***** Records shown *****
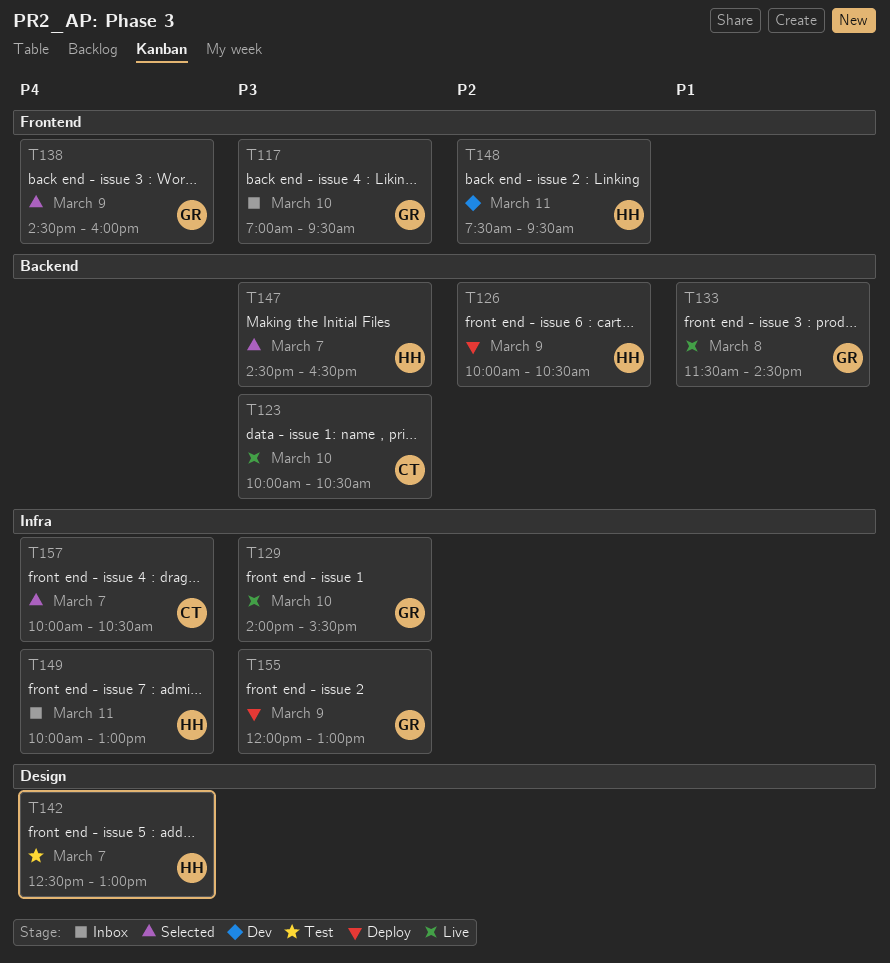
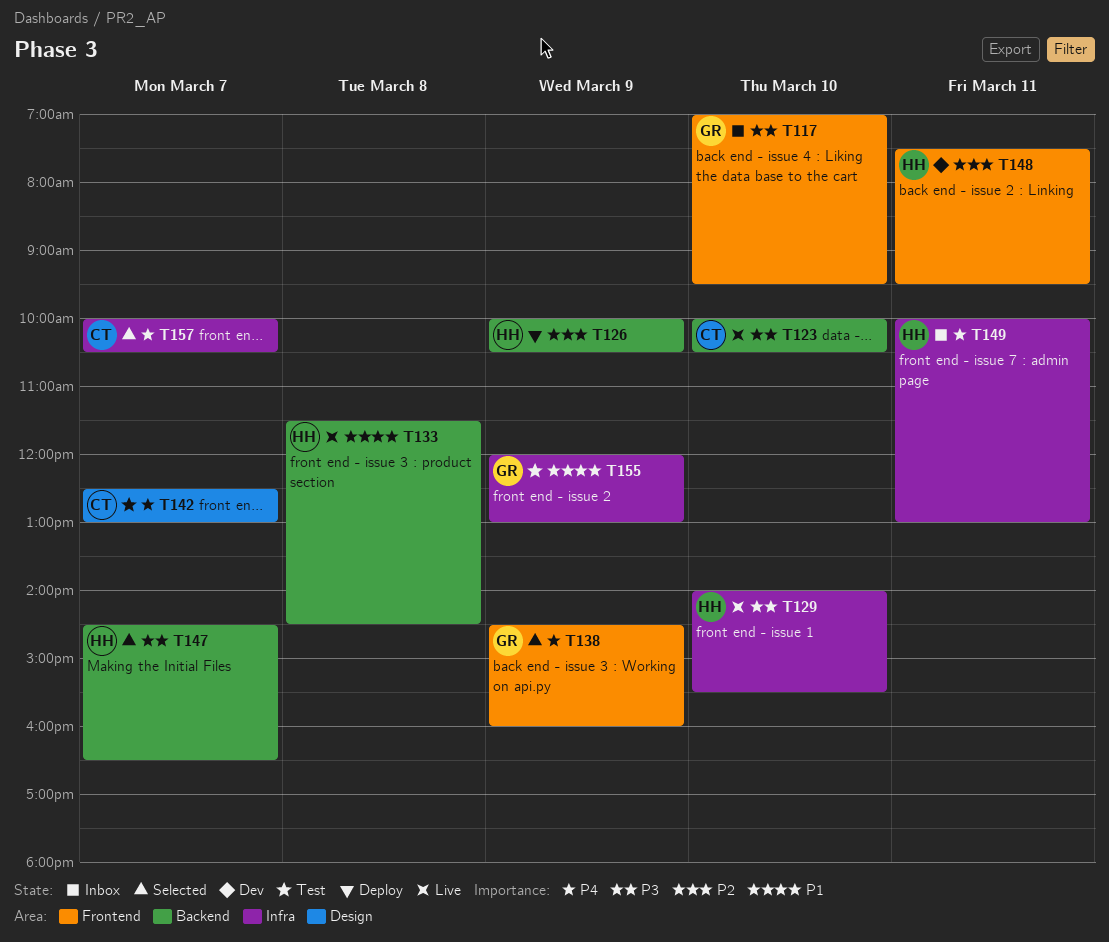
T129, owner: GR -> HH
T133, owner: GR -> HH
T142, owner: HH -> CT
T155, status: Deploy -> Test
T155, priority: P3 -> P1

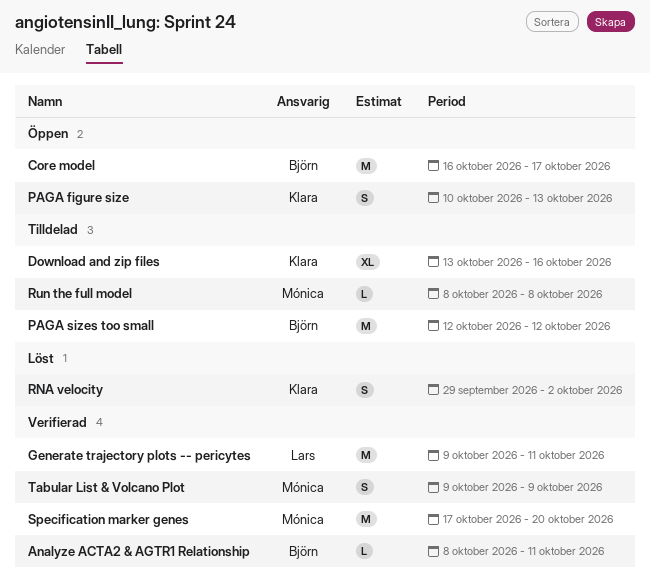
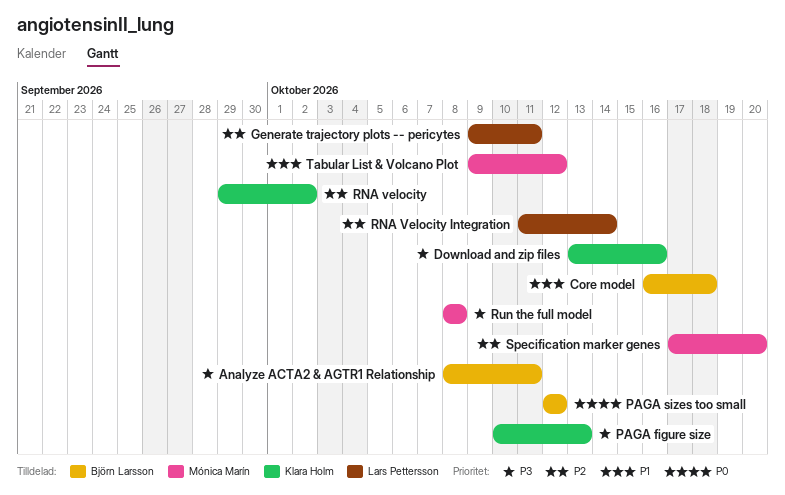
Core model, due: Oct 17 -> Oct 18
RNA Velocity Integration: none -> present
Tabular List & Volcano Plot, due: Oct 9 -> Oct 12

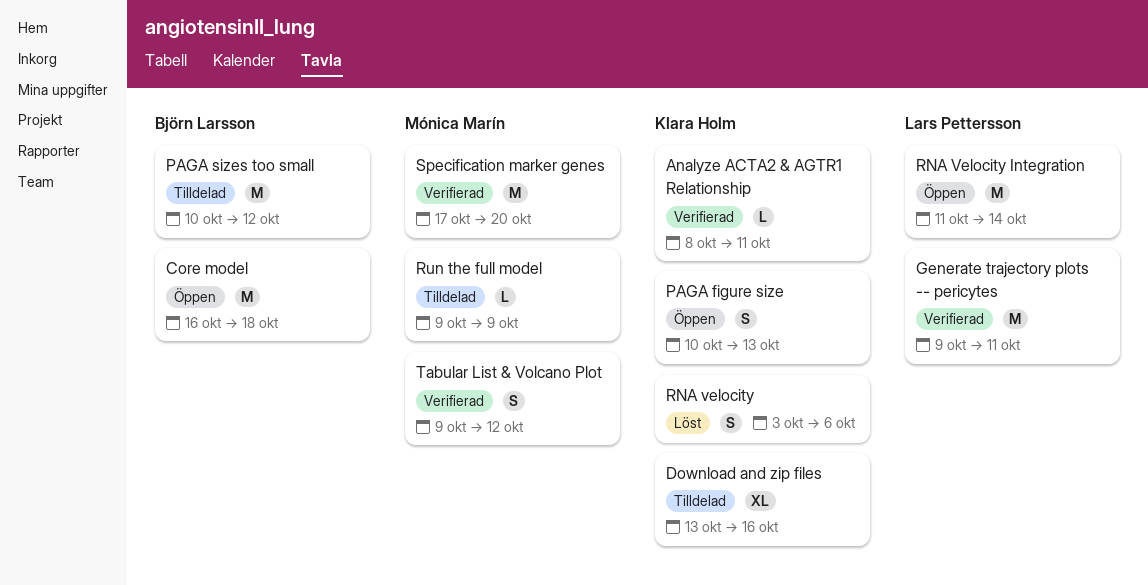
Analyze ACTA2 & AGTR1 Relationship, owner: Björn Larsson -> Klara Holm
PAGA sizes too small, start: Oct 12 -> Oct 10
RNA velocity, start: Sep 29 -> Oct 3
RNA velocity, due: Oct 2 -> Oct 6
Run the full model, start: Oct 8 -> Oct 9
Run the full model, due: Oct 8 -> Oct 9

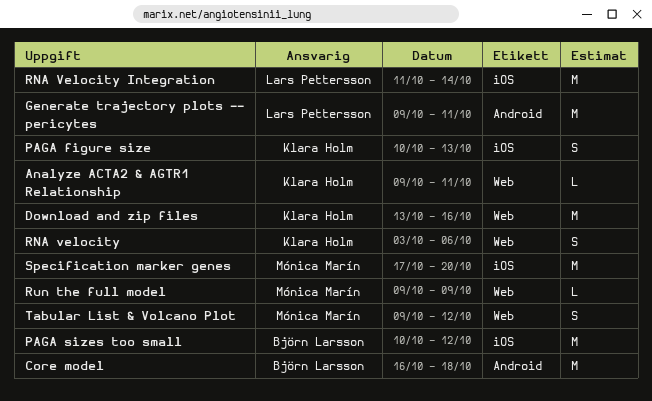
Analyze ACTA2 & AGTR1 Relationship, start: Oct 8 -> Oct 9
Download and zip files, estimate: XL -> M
*****
How to complete this task: If a line of the data above contains "model", copy it out.

Task solution:
Core model, due: Oct 17 -> Oct 18
Run the full model, start: Oct 8 -> Oct 9
Run the full model, due: Oct 8 -> Oct 9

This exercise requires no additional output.